(07/01/2014, 02:25 PM)sheldonison Wrote:(07/01/2014, 10:07 AM)mike3 Wrote: Bummer... did a more accurate measurement on the convergence -- looks like 100 coefficients in each direction will only give 15-16 digits of accuracy.
So, I tried generating a Laurent series for \( f=\exp((\frac{z-1}{z+1})^2) \), wrapped around a unit circle, with similar results for the Laurent series. A Fourier/Laurent series on a unit circle will have the coefficients eventually decay according to the nearest singularity in the complex plane, |a_n| = r^n, or |r|^-n, depending on the radius of that singularity. If the function is not analytic on the unit circle, then the first derivative with the discontinuity determines the rate of decay of the coefficients. I looked for an equation online, something like a_n~n^-(k+1), but couldn't find it. Anyway, in this case, we have a Gaussian, and I'm pretty sure that all of the derivatives are continuous on the unit circle -- and all of the derivatives go to zero at z=-1, where we have the singularity. Hence, the coefficients apparently decay at an almost analytic rate, but not quite, but decay faster than n^-k, where k is any integer.
Have you tried using lim n-> oo (1+x/n)^n ~ exp(x) ?

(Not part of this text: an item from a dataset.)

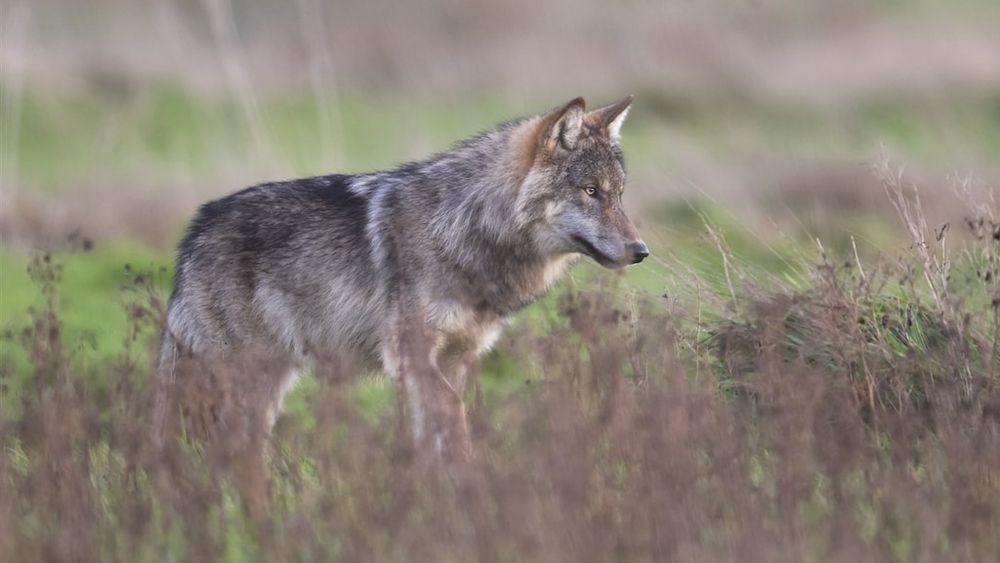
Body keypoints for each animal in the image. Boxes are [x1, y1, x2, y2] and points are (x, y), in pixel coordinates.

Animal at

Sorry if this is a bad idea.
Another idea Is using the parallelogram contour integration of G(z).
The parallelogram should be paralel to the pseudoperiod of sexp(z).
Since G(iz) = 0 in the real limit z -> +oo we get that the integral around this paralellogram of G(z) = 0 ( since analytic).
And thus this integral reduces to 2 integrals over a line with slope equal to the speudoperiod.
Now by a staircase nesting of contour integrals we can set up the equations for the points on this line. Though that is complicated.
This relates to my recent idea and thread about pseudo double-periodicity for sexp.
regards
tommy1729